Ил. 147. Его императорское величество, государь император Николай Александрович, самодержец всероссийский // Летопись войны. 1914. № 1
Вскоре, правда, в «Летописи войны» появляются и более пышные образы самодержца: в № 5 печатается парадный портрет Николая, выдержанный в стилистике портретов Липгарта, а в № 6 — парадный портрет наследника престола царевича Алексея, однако ставка редакции на документирование реальности непостановочными репортажными кадрами постепенно вытесняет традиционную стратегию репрезентации. В «Летописи войны» публикуются фотографии поездок Николая II в Ставку, на которых он изображен в походной форме, в мундире полковника, создающем контраст с генеральскими знаками отличия царского окружения. Кроме того, подчеркивается аскетичность и непритязательность императора в военном быту. На одной из фотографий представлен интерьер общей спальни императора и цесаревича в Ставке: в центре стоят две походные кровати-раскладушки, между ними на столике расставлены иконы, а на кресле у камина в углу лежит балалайка, на которой учился играть наследник престола. В октябрьском номере «Летописи войны» 1914 г. появилась репродукция картины 1911 г., изображавшей Николая II в походном снаряжении с шинелью в скатке через плечо.
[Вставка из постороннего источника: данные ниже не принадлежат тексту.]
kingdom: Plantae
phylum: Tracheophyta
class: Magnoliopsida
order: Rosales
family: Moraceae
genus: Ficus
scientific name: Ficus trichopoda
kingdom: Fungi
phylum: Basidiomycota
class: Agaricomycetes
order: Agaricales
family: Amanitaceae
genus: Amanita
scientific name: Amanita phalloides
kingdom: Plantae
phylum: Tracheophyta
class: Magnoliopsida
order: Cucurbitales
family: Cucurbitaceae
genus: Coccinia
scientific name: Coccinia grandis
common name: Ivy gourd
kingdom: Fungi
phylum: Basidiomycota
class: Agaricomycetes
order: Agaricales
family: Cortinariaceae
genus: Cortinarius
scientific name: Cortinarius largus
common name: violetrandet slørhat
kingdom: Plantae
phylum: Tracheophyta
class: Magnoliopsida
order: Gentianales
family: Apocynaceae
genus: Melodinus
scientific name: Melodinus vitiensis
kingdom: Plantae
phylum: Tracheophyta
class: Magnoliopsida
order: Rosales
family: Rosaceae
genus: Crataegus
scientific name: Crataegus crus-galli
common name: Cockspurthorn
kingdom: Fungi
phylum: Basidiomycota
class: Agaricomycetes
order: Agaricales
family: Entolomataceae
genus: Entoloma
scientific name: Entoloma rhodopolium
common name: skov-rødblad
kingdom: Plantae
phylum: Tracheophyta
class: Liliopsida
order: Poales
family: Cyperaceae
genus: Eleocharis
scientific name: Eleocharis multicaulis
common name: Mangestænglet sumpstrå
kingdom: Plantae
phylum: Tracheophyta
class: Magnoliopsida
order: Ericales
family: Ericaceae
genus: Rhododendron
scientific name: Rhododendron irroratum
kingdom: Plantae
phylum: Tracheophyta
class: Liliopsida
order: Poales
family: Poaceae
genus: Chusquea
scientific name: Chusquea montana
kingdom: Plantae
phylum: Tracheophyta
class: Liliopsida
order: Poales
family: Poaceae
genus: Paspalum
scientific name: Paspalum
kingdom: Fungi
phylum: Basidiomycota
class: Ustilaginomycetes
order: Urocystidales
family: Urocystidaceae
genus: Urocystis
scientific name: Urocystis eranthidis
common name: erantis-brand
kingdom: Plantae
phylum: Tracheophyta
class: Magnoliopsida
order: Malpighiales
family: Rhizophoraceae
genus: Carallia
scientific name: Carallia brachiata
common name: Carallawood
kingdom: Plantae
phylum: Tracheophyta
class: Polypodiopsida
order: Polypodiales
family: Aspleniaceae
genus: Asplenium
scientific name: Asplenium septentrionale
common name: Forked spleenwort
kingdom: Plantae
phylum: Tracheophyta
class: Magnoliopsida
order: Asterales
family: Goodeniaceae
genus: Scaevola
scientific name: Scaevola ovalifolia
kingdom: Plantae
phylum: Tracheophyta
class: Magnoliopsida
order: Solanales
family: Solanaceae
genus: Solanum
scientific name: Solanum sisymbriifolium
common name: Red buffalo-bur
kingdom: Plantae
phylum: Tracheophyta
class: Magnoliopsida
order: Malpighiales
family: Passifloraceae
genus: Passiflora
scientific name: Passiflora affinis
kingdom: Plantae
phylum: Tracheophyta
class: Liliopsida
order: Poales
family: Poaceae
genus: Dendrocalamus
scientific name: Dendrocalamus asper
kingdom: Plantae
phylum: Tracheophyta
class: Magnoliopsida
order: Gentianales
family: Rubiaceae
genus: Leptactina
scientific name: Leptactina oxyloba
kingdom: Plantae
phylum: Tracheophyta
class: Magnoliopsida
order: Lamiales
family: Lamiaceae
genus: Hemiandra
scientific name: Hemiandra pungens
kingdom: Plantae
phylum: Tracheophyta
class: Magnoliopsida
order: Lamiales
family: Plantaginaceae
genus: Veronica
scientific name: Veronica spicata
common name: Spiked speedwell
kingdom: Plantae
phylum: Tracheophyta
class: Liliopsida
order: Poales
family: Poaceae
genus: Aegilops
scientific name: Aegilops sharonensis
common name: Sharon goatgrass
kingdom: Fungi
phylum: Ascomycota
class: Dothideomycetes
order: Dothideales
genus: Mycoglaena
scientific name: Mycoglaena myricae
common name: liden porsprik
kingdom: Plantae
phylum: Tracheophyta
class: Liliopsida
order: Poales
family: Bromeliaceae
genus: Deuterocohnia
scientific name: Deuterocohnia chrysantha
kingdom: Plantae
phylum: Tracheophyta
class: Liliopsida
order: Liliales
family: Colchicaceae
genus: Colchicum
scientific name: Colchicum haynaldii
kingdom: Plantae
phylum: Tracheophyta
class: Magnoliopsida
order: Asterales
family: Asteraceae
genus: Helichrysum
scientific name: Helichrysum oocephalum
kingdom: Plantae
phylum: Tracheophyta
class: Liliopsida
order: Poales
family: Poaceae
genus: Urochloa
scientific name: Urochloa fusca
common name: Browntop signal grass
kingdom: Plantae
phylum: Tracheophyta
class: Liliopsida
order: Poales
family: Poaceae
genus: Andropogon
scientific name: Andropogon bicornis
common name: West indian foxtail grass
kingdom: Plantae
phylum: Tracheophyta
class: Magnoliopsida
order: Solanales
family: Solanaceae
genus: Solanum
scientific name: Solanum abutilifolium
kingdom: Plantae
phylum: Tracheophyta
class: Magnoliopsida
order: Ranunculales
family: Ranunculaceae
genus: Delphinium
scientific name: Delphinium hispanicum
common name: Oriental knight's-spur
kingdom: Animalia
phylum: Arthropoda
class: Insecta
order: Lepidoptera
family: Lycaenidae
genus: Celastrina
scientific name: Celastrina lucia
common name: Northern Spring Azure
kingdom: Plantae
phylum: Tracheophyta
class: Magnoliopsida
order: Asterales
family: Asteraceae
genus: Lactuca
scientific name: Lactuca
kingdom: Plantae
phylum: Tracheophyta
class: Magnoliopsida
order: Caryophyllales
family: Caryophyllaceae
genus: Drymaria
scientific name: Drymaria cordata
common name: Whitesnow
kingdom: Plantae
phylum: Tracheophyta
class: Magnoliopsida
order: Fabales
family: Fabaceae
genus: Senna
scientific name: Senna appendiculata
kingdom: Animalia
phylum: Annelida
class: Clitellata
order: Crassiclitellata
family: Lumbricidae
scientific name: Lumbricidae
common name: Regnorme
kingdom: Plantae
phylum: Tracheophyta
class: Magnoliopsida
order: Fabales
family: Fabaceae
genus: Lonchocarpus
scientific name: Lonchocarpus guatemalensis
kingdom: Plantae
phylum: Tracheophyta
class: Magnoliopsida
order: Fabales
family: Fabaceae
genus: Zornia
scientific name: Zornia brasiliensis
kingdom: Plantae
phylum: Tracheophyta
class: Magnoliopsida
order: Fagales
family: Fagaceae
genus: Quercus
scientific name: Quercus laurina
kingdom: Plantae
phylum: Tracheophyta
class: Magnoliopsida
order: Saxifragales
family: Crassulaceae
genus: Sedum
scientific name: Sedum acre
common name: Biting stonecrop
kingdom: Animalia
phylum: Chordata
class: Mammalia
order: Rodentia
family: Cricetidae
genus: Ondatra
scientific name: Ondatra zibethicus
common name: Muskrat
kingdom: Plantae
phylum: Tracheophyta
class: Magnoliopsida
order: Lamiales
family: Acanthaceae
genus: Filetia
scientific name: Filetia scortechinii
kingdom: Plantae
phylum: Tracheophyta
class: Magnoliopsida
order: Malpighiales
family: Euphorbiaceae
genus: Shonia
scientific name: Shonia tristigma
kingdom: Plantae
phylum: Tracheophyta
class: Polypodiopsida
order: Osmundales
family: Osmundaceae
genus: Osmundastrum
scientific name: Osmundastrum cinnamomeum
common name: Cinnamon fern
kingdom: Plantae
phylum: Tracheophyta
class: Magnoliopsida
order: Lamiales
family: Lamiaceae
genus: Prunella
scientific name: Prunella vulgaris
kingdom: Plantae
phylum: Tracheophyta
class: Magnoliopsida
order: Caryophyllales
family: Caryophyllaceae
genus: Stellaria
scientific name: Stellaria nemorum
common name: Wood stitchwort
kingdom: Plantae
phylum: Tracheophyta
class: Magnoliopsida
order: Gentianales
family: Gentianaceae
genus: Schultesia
Ил. 148. Николай II и Н. В. Рузский // Летопись войны. 1914. № 8
Ил. 149. Николай II в действующей армии. 1914–1916. Иллюстрированная почтовая карточка
На многих фотографиях, посвященных поездкам Николая II в Ставку, композиция выстраивалась уже без акцентирования величия императора; на фотографии встречи царя и генерала Н. В. Рузского центральным персонажем композиции оказался генерал Н. Н. Янушкевич, государя же можно опознать лишь по более свободной позе (ил. 148). Однако если на упомянутой фотографии царь хотя бы находился на первом плане, то на почтовых карточках иногда печатались и вовсе неумело снятые фотокадры, переэкспонированные, нерезкие, на которых царь терялся в группе прочих людей или отворачивался в сторону от зрителя (ил. 149). На одной из карточек император был заснят в просвете между окружившими его офицерами, причем ракурс съемки был выбран такой, что царь визуально оказывался намного ниже ростом других членов своего окружения, едва доходя офицерам до плеч. Вероятно, фотограф хотел донести до зрителя идею, что царь находится в постоянных делах и заботах о состоянии российской армии, в соответствии с природой документальной фотографии передать отдельное мгновение, остановить и поймать время, однако неискушенный визуальной продукцией зритель смотрел и видел на подобных карточках совсем другое — маленького, суетливого человека, внешние данные которого уступают царскому окружению (ил. 150).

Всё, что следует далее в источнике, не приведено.